How to have a healthy Eid after a month of Ramadan fasting

By David Abousaada, Cardiologist


David Abousaada

February 02, 2019

After a whole month of patient self-discipline, sacrifice, and worship, the holy Ramadan ends with a glorious feast. Eid, the celebration that comes after the long fast is when both our spirit and body have already been purified. Still, going back to our normal routines may cause difficulties. Already used to the special kind of nutrition that Ramadan implies, we are now being presented with a new challenge – to return to our regular diet without exposing ourselves to the dangers of overeating, gaining weight, heartburn, and indigestion. Here’s how to keep healthy while celebrating Eid.

1. Eat to Live Instead of Living to Eat
Once we go back to our pre-Ramadan eating habits, it’s highly likely that our body may experience shock. Bigger portions and more frequent meals that we return to during the holy Eid are in great contrast with the Ramadan fasting regime, and as a consequence of the sudden change, we often become fatigued and sleepy. For that reason, easing gradually into our normal eating habits is paramount. Furthermore, steering clear from fatty food, as well as sweets, will certainly lower the risk of gastric upset and flatulence. Instead of those, opt for healthier ingredient options and lighter meals.

2. Eat Less, but More Frequently
If your organism is having a hard time adjusting to the regular eating times, try easing your way into Eid by eating at similar times of the day as you did during Ramadan. Just as food saturated with fat and sugar may cause disturbance to your digestive system, so can overeating. Instead of indulging your stomach with large portions of your favorite dishes right away, start will smaller plates. If those don’t satisfy your nutrition needs, try eating more frequently, every 3 or 4 hours, in order to trick your cravings and stimulate your metabolism.

3. Keep Your Diet Rich with Fibres
Just because the fast is over, that doesn’t mean you should make your kitchen vegetable free. As much as greens have served well as a substitution for the wholesome meals during Ramadan, they are still an important part of a balanced and healthy diet. Both water and fibers that veggies and fruit are fulsome with will soothe your appetite and keep you hydrated the whole day long. If you haven’t already, remember to include whole grain breakfasts into your nutrition routines as well. Feel free to indulge in hearty meat dishes, but keep them in smaller portions and rethink how you prepare them – to preserve the vitamins, but eliminate fat, try baking and grilling instead of frying and overcooking.

4. Trick Your Stomach
There are a couple of little tricks to help you forget all about your restless stomach.
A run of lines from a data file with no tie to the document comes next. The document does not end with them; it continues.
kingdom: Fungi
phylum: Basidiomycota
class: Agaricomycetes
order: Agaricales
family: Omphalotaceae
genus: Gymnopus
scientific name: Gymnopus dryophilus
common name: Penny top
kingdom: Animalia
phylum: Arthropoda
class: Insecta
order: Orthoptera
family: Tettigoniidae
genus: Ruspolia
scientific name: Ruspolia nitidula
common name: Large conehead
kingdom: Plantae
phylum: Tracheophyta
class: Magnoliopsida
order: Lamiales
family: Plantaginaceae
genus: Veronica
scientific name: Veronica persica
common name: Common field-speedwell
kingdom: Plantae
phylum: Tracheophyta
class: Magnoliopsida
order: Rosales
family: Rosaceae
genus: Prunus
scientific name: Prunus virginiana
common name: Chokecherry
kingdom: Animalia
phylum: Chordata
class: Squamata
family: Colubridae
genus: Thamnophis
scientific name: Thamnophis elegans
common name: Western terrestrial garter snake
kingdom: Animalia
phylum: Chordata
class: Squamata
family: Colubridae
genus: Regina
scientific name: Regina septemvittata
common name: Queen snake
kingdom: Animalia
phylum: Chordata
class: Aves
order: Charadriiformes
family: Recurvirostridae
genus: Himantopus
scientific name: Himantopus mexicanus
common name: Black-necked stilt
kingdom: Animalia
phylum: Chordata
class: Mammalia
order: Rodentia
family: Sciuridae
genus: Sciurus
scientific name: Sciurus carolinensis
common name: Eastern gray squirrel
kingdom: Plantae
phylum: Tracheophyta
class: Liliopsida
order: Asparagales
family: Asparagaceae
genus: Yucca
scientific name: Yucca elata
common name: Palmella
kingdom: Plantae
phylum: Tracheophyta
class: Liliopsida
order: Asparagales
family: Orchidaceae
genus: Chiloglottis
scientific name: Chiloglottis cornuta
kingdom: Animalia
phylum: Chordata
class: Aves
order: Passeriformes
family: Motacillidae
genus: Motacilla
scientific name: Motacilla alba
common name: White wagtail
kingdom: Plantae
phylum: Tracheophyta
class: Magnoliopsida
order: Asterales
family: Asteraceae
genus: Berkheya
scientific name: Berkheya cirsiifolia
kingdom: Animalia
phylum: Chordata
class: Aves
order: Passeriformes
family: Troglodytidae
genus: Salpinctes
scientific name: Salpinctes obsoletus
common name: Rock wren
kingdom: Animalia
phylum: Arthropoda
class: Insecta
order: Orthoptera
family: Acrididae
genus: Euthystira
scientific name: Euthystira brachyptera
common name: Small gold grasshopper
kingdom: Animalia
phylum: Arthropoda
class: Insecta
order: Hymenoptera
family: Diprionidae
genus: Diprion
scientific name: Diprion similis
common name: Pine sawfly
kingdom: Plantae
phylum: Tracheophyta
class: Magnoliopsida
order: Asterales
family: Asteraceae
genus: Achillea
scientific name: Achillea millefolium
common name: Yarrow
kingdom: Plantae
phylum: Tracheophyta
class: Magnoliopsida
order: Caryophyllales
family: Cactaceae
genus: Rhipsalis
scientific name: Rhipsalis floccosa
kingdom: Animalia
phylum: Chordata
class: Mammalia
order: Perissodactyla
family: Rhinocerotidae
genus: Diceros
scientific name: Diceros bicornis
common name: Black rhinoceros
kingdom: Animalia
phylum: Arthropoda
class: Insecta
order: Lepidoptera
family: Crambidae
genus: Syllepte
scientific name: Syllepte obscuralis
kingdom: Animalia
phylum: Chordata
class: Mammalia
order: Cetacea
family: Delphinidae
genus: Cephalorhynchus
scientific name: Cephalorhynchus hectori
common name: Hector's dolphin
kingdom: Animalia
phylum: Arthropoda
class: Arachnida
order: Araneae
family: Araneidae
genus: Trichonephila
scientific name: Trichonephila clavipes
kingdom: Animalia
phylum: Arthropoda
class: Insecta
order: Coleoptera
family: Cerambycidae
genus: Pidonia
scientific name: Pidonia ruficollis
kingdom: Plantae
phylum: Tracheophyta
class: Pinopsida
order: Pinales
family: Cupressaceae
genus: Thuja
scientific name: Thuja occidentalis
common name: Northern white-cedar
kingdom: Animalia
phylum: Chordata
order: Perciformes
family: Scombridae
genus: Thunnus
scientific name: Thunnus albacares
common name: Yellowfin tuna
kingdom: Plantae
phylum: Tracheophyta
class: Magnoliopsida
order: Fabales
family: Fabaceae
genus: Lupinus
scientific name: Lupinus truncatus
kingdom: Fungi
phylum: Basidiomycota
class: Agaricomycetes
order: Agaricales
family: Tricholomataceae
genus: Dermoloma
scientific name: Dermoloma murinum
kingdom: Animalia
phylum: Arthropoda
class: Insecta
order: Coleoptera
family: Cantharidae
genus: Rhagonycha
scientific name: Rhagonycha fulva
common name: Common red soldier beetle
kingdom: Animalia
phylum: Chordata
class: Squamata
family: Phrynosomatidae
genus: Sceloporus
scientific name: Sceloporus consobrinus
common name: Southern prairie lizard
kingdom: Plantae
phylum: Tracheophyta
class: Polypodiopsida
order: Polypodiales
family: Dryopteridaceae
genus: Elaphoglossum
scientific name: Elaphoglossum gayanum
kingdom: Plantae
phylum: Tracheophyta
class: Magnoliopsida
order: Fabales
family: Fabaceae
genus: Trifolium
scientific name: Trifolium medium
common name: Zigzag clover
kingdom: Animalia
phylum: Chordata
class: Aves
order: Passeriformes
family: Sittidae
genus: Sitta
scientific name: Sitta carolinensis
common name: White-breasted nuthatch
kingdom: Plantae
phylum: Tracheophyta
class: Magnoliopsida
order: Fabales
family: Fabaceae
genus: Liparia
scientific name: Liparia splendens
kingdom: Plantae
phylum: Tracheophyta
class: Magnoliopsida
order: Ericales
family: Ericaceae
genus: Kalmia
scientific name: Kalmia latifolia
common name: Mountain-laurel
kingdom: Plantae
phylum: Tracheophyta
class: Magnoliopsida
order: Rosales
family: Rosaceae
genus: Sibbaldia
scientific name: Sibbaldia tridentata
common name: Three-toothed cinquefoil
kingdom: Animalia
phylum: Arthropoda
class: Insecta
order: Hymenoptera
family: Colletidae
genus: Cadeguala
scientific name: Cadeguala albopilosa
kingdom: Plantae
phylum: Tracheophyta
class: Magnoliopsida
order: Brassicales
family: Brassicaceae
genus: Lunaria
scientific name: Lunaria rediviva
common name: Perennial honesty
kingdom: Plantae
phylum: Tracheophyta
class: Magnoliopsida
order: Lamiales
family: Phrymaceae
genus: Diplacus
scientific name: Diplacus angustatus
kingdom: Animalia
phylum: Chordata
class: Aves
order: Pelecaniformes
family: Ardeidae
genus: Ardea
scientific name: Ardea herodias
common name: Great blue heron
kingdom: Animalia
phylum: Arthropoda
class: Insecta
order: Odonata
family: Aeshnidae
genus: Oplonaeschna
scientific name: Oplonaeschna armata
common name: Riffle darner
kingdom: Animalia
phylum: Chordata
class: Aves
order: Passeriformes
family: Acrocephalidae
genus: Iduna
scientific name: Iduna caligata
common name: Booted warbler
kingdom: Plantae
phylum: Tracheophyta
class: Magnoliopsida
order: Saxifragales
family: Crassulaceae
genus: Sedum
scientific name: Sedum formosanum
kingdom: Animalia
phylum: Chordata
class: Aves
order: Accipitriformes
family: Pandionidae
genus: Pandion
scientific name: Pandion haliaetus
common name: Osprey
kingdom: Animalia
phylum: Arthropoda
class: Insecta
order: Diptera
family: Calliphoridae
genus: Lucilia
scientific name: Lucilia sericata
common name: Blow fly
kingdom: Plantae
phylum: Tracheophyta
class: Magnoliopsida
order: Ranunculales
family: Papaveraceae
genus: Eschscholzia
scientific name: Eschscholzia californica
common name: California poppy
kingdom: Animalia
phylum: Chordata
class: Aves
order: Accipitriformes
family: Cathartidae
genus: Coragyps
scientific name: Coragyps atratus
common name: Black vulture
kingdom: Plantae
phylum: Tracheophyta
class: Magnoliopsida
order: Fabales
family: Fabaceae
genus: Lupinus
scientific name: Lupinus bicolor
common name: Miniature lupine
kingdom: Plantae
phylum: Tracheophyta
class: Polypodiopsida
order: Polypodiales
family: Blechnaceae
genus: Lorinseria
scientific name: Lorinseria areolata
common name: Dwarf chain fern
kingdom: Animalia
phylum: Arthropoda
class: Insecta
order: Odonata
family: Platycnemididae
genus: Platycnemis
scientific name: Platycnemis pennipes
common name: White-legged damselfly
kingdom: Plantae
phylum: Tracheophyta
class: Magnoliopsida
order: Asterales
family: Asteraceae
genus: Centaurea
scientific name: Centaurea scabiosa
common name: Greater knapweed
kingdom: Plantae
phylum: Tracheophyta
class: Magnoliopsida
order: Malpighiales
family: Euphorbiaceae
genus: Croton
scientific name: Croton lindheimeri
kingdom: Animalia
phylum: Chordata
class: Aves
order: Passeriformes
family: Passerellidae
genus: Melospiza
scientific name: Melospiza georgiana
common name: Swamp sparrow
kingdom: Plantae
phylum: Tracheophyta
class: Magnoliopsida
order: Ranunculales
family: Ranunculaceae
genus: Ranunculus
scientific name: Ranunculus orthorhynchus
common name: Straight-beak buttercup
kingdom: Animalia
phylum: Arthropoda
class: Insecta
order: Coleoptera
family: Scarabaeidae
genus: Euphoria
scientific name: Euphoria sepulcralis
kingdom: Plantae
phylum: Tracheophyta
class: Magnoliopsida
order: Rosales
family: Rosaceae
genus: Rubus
In case physical activity is not a part of your daily routines, try introducing it. Start your day with a short walk before breakfast – in addition to regulating your blood flow and calming your stomach, a morning exercise will make you feel better and, consequently, diminish your cravings. Also, remember to hydrate regularly and to drink a cup or two of water before the meal. When eating, take a moment to savor the food. By chewing longer and properly, you’ll avoid the risk of overeating. Lower your cutlery when feeling “not hungry”, rather than when feeling “full”, and if the juicy taste in your mouth tempts you to have another bite, eliminate it with something refreshing, like minty chewing gum or a mouth wash.

5. Get To Know Your Real Cravings
Nutritious and wholesome, fast-breaking dates are perfect for recharging your energy and avoiding temptations during Ramadan. But once Eid is here, dates can become an excuse to please your desires and keep munching. If not balanced and healthy, snacks will certainly make it difficult not to fall back into your old patterns. Instead of allowing them to lure you, choose a healthier alternative. To make the right choice, it’s important to learn where your cravings come from – for instance, if chocolate is everything you can think of, your organism actually needs magnesium. You can find it in 100% cocoa or dark chocolate, both of which are actually still as tasty, but way better for your organism.

If the holy month of Ramadan should fortify our faith and remind us of the importance of staying humble then Eid is all about celebrating our achievements. To keep modest and healthy, preserve your fasting habits a bit longer and make one change at a time. If, however, sudden transitions in diet cause distress to your body, the specialists in gastroenterology and cardiology at our hospital are always at your disposal.